*TASK REQUIREMENTS:* When you reach the entries, transcribe each one exactly.

(Dataset items)

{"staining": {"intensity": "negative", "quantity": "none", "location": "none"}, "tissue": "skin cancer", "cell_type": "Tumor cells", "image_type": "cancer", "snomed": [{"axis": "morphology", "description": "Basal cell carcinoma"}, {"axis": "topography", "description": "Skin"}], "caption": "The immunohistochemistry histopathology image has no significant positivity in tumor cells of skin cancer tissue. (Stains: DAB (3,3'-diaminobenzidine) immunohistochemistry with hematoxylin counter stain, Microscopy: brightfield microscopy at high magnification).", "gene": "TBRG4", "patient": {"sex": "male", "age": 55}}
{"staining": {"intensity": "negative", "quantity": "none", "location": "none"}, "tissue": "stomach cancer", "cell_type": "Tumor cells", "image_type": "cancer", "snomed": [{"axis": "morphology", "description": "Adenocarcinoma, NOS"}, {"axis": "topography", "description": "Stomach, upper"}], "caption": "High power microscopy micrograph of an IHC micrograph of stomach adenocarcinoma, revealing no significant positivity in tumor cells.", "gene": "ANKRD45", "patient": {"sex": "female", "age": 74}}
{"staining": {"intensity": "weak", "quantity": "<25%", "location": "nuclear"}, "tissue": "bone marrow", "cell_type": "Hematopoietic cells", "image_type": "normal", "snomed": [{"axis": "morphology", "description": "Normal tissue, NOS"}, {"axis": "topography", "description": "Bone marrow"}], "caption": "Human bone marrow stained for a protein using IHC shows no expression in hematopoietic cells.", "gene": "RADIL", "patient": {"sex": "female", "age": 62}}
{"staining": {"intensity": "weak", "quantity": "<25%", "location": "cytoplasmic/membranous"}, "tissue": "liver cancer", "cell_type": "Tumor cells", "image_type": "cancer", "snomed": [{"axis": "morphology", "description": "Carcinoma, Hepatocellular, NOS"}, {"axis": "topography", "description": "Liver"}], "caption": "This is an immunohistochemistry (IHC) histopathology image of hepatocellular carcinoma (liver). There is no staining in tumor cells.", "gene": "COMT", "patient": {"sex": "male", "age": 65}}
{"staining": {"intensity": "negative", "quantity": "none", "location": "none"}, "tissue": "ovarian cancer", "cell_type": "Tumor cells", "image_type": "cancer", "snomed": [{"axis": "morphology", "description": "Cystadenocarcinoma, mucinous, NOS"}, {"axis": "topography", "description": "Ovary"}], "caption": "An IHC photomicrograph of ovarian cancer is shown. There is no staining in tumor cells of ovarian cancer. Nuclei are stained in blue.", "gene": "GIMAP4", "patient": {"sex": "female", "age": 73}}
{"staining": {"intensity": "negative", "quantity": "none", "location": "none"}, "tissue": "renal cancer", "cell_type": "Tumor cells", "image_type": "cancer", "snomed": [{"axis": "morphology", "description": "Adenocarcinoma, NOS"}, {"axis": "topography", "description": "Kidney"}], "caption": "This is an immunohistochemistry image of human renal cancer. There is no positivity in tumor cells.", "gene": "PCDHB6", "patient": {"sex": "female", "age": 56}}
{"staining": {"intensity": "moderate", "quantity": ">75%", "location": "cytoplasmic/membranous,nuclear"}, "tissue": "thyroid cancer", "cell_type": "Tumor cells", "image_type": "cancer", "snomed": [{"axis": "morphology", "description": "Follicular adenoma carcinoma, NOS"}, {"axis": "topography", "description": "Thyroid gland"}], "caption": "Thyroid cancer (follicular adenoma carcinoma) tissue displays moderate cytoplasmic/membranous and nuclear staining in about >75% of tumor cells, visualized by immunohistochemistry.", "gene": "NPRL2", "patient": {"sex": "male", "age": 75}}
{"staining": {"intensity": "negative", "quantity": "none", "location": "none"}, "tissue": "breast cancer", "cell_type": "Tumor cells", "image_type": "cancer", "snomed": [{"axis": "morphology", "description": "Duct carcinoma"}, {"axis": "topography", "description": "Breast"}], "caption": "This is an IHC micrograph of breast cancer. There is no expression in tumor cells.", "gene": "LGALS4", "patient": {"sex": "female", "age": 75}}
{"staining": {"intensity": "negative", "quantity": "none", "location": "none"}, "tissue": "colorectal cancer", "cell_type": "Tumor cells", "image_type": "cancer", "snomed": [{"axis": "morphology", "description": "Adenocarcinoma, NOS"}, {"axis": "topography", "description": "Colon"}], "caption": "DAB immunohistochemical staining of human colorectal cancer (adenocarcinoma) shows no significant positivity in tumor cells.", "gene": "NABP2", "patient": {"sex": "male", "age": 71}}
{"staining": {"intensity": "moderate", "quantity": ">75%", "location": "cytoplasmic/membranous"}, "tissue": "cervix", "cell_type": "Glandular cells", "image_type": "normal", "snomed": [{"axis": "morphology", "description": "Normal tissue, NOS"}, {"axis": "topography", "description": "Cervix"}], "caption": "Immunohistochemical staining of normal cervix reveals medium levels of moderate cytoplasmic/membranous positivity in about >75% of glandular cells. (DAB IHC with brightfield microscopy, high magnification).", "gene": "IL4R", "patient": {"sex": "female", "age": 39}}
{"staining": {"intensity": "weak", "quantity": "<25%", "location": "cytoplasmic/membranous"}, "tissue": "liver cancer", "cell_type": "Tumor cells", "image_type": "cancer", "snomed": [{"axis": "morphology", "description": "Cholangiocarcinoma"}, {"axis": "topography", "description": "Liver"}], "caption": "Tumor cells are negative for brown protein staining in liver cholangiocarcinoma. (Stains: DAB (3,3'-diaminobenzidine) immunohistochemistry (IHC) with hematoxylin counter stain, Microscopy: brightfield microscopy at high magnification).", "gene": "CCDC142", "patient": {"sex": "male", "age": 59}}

*EXERCISE SOLUTION:*
{"staining": {"intensity": "negative", "quantity": "none", "location": "none"}, "tissue": "skin cancer", "cell_type": "Tumor cells", "image_type": "cancer", "snomed": [{"axis": "morphology", "description": "Basal cell carcinoma"}, {"axis": "topography", "description": "Skin"}], "caption": "The immunohistochemistry histopathology image has no significant positivity in tumor cells of skin cancer tissue. (Stains: DAB (3,3'-diaminobenzidine) immunohistochemistry with hematoxylin counter stain, Microscopy: brightfield microscopy at high magnification).", "gene": "TBRG4", "patient": {"sex": "male", "age": 55}}
{"staining": {"intensity": "negative", "quantity": "none", "location": "none"}, "tissue": "stomach cancer", "cell_type": "Tumor cells", "image_type": "cancer", "snomed": [{"axis": "morphology", "description": "Adenocarcinoma, NOS"}, {"axis": "topography", "description": "Stomach, upper"}], "caption": "High power microscopy micrograph of an IHC micrograph of stomach adenocarcinoma, revealing no significant positivity in tumor cells.", "gene": "ANKRD45", "patient": {"sex": "female", "age": 74}}
{"staining": {"intensity": "weak", "quantity": "<25%", "location": "nuclear"}, "tissue": "bone marrow", "cell_type": "Hematopoietic cells", "image_type": "normal", "snomed": [{"axis": "morphology", "description": "Normal tissue, NOS"}, {"axis": "topography", "description": "Bone marrow"}], "caption": "Human bone marrow stained for a protein using IHC shows no expression in hematopoietic cells.", "gene": "RADIL", "patient": {"sex": "female", "age": 62}}
{"staining": {"intensity": "weak", "quantity": "<25%", "location": "cytoplasmic/membranous"}, "tissue": "liver cancer", "cell_type": "Tumor cells", "image_type": "cancer", "snomed": [{"axis": "morphology", "description": "Carcinoma, Hepatocellular, NOS"}, {"axis": "topography", "description": "Liver"}], "caption": "This is an immunohistochemistry (IHC) histopathology image of hepatocellular carcinoma (liver). There is no staining in tumor cells.", "gene": "COMT", "patient": {"sex": "male", "age": 65}}
{"staining": {"intensity": "negative", "quantity": "none", "location": "none"}, "tissue": "ovarian cancer", "cell_type": "Tumor cells", "image_type": "cancer", "snomed": [{"axis": "morphology", "description": "Cystadenocarcinoma, mucinous, NOS"}, {"axis": "topography", "description": "Ovary"}], "caption": "An IHC photomicrograph of ovarian cancer is shown. There is no staining in tumor cells of ovarian cancer. Nuclei are stained in blue.", "gene": "GIMAP4", "patient": {"sex": "female", "age": 73}}
{"staining": {"intensity": "negative", "quantity": "none", "location": "none"}, "tissue": "renal cancer", "cell_type": "Tumor cells", "image_type": "cancer", "snomed": [{"axis": "morphology", "description": "Adenocarcinoma, NOS"}, {"axis": "topography", "description": "Kidney"}], "caption": "This is an immunohistochemistry image of human renal cancer. There is no positivity in tumor cells.", "gene": "PCDHB6", "patient": {"sex": "female", "age": 56}}
{"staining": {"intensity": "moderate", "quantity": ">75%", "location": "cytoplasmic/membranous,nuclear"}, "tissue": "thyroid cancer", "cell_type": "Tumor cells", "image_type": "cancer", "snomed": [{"axis": "morphology", "description": "Follicular adenoma carcinoma, NOS"}, {"axis": "topography", "description": "Thyroid gland"}], "caption": "Thyroid cancer (follicular adenoma carcinoma) tissue displays moderate cytoplasmic/membranous and nuclear staining in about >75% of tumor cells, visualized by immunohistochemistry.", "gene": "NPRL2", "patient": {"sex": "male", "age": 75}}
{"staining": {"intensity": "negative", "quantity": "none", "location": "none"}, "tissue": "breast cancer", "cell_type": "Tumor cells", "image_type": "cancer", "snomed": [{"axis": "morphology", "description": "Duct carcinoma"}, {"axis": "topography", "description": "Breast"}], "caption": "This is an IHC micrograph of breast cancer. There is no expression in tumor cells.", "gene": "LGALS4", "patient": {"sex": "female", "age": 75}}
{"staining": {"intensity": "negative", "quantity": "none", "location": "none"}, "tissue": "colorectal cancer", "cell_type": "Tumor cells", "image_type": "cancer", "snomed": [{"axis": "morphology", "description": "Adenocarcinoma, NOS"}, {"axis": "topography", "description": "Colon"}], "caption": "DAB immunohistochemical staining of human colorectal cancer (adenocarcinoma) shows no significant positivity in tumor cells.", "gene": "NABP2", "patient": {"sex": "male", "age": 71}}
{"staining": {"intensity": "moderate", "quantity": ">75%", "location": "cytoplasmic/membranous"}, "tissue": "cervix", "cell_type": "Glandular cells", "image_type": "normal", "snomed": [{"axis": "morphology", "description": "Normal tissue, NOS"}, {"axis": "topography", "description": "Cervix"}], "caption": "Immunohistochemical staining of normal cervix reveals medium levels of moderate cytoplasmic/membranous positivity in about >75% of glandular cells. (DAB IHC with brightfield microscopy, high magnification).", "gene": "IL4R", "patient": {"sex": "female", "age": 39}}
{"staining": {"intensity": "weak", "quantity": "<25%", "location": "cytoplasmic/membranous"}, "tissue": "liver cancer", "cell_type": "Tumor cells", "image_type": "cancer", "snomed": [{"axis": "morphology", "description": "Cholangiocarcinoma"}, {"axis": "topography", "description": "Liver"}], "caption": "Tumor cells are negative for brown protein staining in liver cholangiocarcinoma. (Stains: DAB (3,3'-diaminobenzidine) immunohistochemistry (IHC) with hematoxylin counter stain, Microscopy: brightfield microscopy at high magnification).", "gene": "CCDC142", "patient": {"sex": "male", "age": 59}}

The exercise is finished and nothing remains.